■ Texte source ■
'''

L’agression contre le siège de l’Union générale tunisienne du travail (UGTT), survenue, jeudi 8 aout, à Tunis, a suscité une nouvelle vague de condamnations de la part de plusieurs partis politiques et composantes de la société civile.
Des dizaines de personnes s’étaient rassemblées devant le siège de la centrale ouvrière, brandissant des slogans hostiles à l’organisation et à ses dirigeants, et appelant à sa dissolution.
Les syndicalistes présents ont formé un cordon pour empêcher les manifestants d’entrer dans le bâtiment, indique un communiqué de l’UGTT.
Dans une déclaration publiée, vendredi 8 aout, la Coalition « Soumoud » a dénoncé ces « tentatives de restreindre le travail syndical indépendant », rappelant que cette agression, ciblant une organisation nationale historique ayant contribué à la construction de l’État et à la défense des droits des travailleurs, porte atteinte au climat des libertés dans le pays.
De son côté, le Parti des Démocrates Unifiés (clan dirigé par Zied Lakhdhar) a fermement condamné cet incident, le situant dans un contexte plus large de ciblage de l’activité syndicale et des droits des travailleurs en Tunisie.

'''

(Enregistrements du jeu de données)
'''

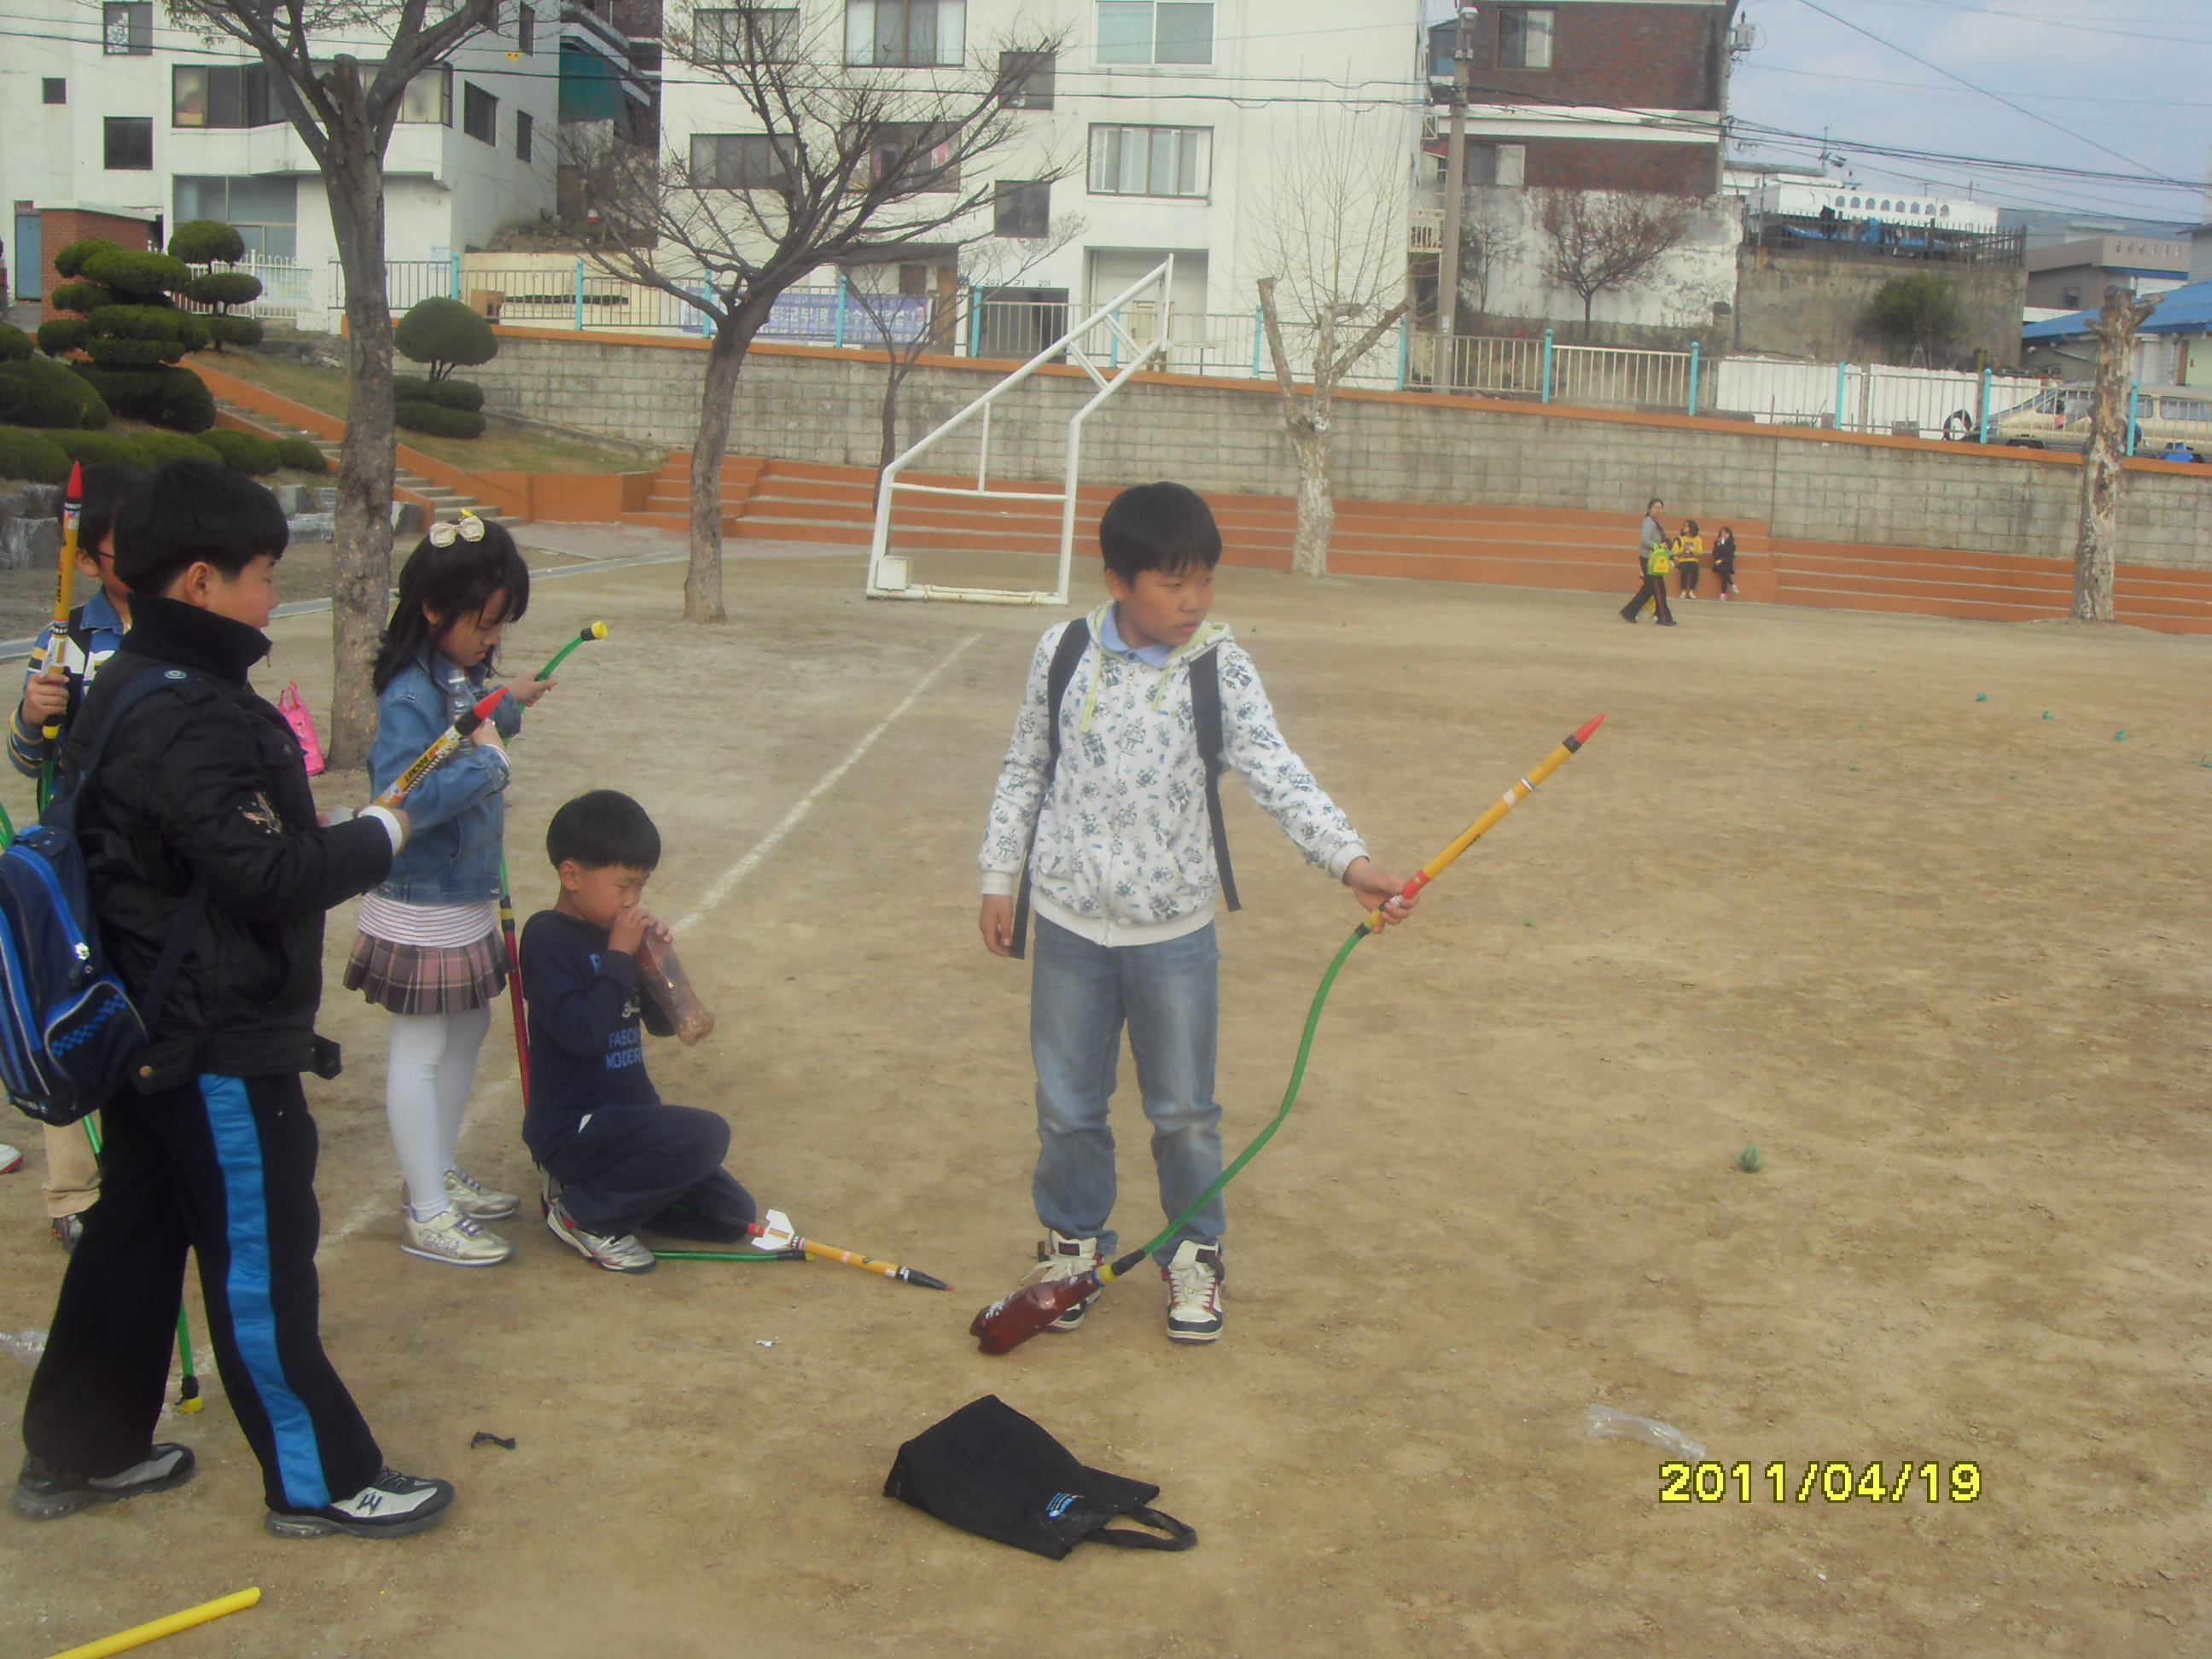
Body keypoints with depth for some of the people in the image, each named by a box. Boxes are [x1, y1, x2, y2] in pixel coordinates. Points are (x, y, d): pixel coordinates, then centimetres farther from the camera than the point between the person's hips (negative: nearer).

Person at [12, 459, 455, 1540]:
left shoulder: (129, 688, 8)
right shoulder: (190, 720, -24)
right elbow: (268, 875, -27)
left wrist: (346, 845, 9)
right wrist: (381, 836, -13)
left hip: (148, 1032, 10)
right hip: (221, 1047, -10)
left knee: (132, 1238, 20)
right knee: (261, 1263, 2)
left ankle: (81, 1453, 34)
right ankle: (320, 1483, 17)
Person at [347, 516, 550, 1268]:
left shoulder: (460, 676, 5)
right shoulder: (409, 697, -24)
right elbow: (402, 799, -34)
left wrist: (505, 707, 24)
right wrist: (488, 762, -27)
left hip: (466, 898, 10)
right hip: (420, 907, -10)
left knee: (468, 1030, 21)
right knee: (421, 1052, 1)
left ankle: (443, 1174, 37)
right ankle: (426, 1215, 11)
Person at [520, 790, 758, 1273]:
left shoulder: (614, 932, 7)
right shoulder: (547, 937, -15)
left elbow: (664, 1024, 11)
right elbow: (581, 1032, -28)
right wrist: (619, 957, -20)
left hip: (624, 1115, 8)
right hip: (570, 1127, -8)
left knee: (734, 1216, 5)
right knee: (706, 1134, -29)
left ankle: (596, 1184, 14)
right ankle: (581, 1212, -9)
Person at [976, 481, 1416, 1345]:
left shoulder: (1221, 670, -8)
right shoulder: (1063, 653, -4)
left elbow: (1279, 774, -17)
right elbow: (1024, 772, 7)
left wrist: (1351, 860, -30)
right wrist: (999, 877, 8)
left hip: (1175, 929, -1)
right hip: (1070, 921, 1)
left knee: (1184, 1110, 11)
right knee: (1067, 1105, 13)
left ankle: (1193, 1252, 31)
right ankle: (1072, 1239, 35)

'''

■ Actions à mener ■
1. Reprenez mot pour mot le passage de l'article sur l'agression contre le siège de l'UGTT qui s'ouvre sur les mots « Les syndicalistes présents » et se termine par « dans le pays. ».
2. Répondez à ces questions sur l'article consacré à l'agression contre le siège de l'UGTT :
(a) À quoi appelaient les personnes rassemblées devant le siège de la centrale ouvrière ?
(b) Qui a formé un cordon pour empêcher les manifestants d'entrer dans le bâtiment ?
(c) Qui dirige le clan du Parti des Démocrates Unifiés mentionné dans l'article ?
3. Poursuivez l'article sur l'agression contre le siège de l'UGTT à partir de l'endroit où il s'arrête.
Les enregistrements forment un matériau distinct de l'article.

■ Réponses par point ■
1.
Les syndicalistes présents ont formé un cordon pour empêcher les manifestants d’entrer dans le bâtiment, indique un communiqué de l’UGTT.
Dans une déclaration publiée, vendredi 8 aout, la Coalition « Soumoud » a dénoncé ces « tentatives de restreindre le travail syndical indépendant », rappelant que cette agression, ciblant une organisation nationale historique ayant contribué à la construction de l’État et à la défense des droits des travailleurs, porte atteinte au climat des libertés dans le pays.

2.
(a) À la dissolution de l'organisation.
(b) Les syndicalistes présents.
(c) Zied Lakhdhar.

3.
Le Front de salut national a quant à lui dénoncé les actes de violence perpétrés par « les groupes loyaux au pouvoir » visant les sièges de partis et d’associations, dans le but de paralyser leur activité et de pousser à leur dissolution. Il a exprimé sa solidarité totale avec l’UGTT et l’ensemble des syndicalistes.
Le Front a souligné que toute agression contre les partis politiques et les associations civiles fragilise les fondements de la vie démocratique, appelant à « restaurer la démocratie dans le respect des libertés, de la séparation des pouvoirs, et de la souveraineté de la loi et de la Constitution ».
Enfin, le bureau exécutif de l’UGTT a appelé le parquet à ouvrir une enquête sur cette agression, ainsi que sur les crimes d’agression, diffamation, calomnie et incitation à la violence.